---------- BEREITGESTELLTES MATERIAL
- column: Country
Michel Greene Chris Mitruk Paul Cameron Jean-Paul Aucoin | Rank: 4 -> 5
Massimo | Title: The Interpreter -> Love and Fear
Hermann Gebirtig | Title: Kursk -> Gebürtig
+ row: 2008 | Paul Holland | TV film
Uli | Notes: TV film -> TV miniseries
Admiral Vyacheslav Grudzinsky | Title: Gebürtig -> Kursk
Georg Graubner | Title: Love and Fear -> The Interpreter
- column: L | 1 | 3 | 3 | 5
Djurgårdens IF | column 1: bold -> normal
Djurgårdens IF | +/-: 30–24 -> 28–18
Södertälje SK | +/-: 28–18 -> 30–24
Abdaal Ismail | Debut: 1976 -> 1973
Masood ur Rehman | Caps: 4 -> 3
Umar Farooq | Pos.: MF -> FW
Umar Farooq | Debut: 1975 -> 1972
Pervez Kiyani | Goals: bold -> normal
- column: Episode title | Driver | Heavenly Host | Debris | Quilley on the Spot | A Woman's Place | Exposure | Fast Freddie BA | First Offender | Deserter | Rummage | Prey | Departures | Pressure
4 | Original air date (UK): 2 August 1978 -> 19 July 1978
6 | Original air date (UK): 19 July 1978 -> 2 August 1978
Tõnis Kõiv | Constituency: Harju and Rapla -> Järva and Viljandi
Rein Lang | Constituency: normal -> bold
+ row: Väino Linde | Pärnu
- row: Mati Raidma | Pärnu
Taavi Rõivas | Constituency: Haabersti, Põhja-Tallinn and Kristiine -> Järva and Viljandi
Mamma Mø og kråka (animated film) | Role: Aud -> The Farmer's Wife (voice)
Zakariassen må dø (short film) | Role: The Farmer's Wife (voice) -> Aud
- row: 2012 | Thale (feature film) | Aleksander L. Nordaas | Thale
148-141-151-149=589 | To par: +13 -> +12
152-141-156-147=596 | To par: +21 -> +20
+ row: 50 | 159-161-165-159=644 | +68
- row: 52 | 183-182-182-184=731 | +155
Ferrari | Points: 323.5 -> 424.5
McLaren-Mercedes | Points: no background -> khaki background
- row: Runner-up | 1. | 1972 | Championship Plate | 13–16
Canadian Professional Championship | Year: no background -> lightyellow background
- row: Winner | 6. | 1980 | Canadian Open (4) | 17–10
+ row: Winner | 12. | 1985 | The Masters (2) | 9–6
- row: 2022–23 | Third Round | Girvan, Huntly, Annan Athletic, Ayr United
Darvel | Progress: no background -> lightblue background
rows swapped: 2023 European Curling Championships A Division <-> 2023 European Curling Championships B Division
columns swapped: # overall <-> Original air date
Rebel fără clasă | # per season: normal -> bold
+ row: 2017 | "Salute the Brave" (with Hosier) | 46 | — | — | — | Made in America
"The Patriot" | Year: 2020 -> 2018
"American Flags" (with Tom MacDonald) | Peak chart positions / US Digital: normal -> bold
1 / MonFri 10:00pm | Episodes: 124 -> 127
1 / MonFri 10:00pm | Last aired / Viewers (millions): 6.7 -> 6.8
--------------------
**ZIEL DER ÜBUNG**
Kannst du die gesamte Auflistung noch einmal ausgeben und darin überall „bold“ durch „fett“ ersetzen, ohne sonst etwas zu verändern?

**ERGEBNIS DIESER ÜBUNG**
- column: Country
Michel Greene Chris Mitruk Paul Cameron Jean-Paul Aucoin | Rank: 4 -> 5
Massimo | Title: The Interpreter -> Love and Fear
Hermann Gebirtig | Title: Kursk -> Gebürtig
+ row: 2008 | Paul Holland | TV film
Uli | Notes: TV film -> TV miniseries
Admiral Vyacheslav Grudzinsky | Title: Gebürtig -> Kursk
Georg Graubner | Title: Love and Fear -> The Interpreter
- column: L | 1 | 3 | 3 | 5
Djurgårdens IF | column 1: fett -> normal
Djurgårdens IF | +/-: 30–24 -> 28–18
Södertälje SK | +/-: 28–18 -> 30–24
Abdaal Ismail | Debut: 1976 -> 1973
Masood ur Rehman | Caps: 4 -> 3
Umar Farooq | Pos.: MF -> FW
Umar Farooq | Debut: 1975 -> 1972
Pervez Kiyani | Goals: fett -> normal
- column: Episode title | Driver | Heavenly Host | Debris | Quilley on the Spot | A Woman's Place | Exposure | Fast Freddie BA | First Offender | Deserter | Rummage | Prey | Departures | Pressure
4 | Original air date (UK): 2 August 1978 -> 19 July 1978
6 | Original air date (UK): 19 July 1978 -> 2 August 1978
Tõnis Kõiv | Constituency: Harju and Rapla -> Järva and Viljandi
Rein Lang | Constituency: normal -> fett
+ row: Väino Linde | Pärnu
- row: Mati Raidma | Pärnu
Taavi Rõivas | Constituency: Haabersti, Põhja-Tallinn and Kristiine -> Järva and Viljandi
Mamma Mø og kråka (animated film) | Role: Aud -> The Farmer's Wife (voice)
Zakariassen må dø (short film) | Role: The Farmer's Wife (voice) -> Aud
- row: 2012 | Thale (feature film) | Aleksander L. Nordaas | Thale
148-141-151-149=589 | To par: +13 -> +12
152-141-156-147=596 | To par: +21 -> +20
+ row: 50 | 159-161-165-159=644 | +68
- row: 52 | 183-182-182-184=731 | +155
Ferrari | Points: 323.5 -> 424.5
McLaren-Mercedes | Points: no background -> khaki background
- row: Runner-up | 1. | 1972 | Championship Plate | 13–16
Canadian Professional Championship | Year: no background -> lightyellow background
- row: Winner | 6. | 1980 | Canadian Open (4) | 17–10
+ row: Winner | 12. | 1985 | The Masters (2) | 9–6
- row: 2022–23 | Third Round | Girvan, Huntly, Annan Athletic, Ayr United
Darvel | Progress: no background -> lightblue background
rows swapped: 2023 European Curling Championships A Division <-> 2023 European Curling Championships B Division
columns swapped: # overall <-> Original air date
Rebel fără clasă | # per season: normal -> fett
+ row: 2017 | "Salute the Brave" (with Hosier) | 46 | — | — | — | Made in America
"The Patriot" | Year: 2020 -> 2018
"American Flags" (with Tom MacDonald) | Peak chart positions / US Digital: normal -> fett
1 / MonFri 10:00pm | Episodes: 124 -> 127
1 / MonFri 10:00pm | Last aired / Viewers (millions): 6.7 -> 6.8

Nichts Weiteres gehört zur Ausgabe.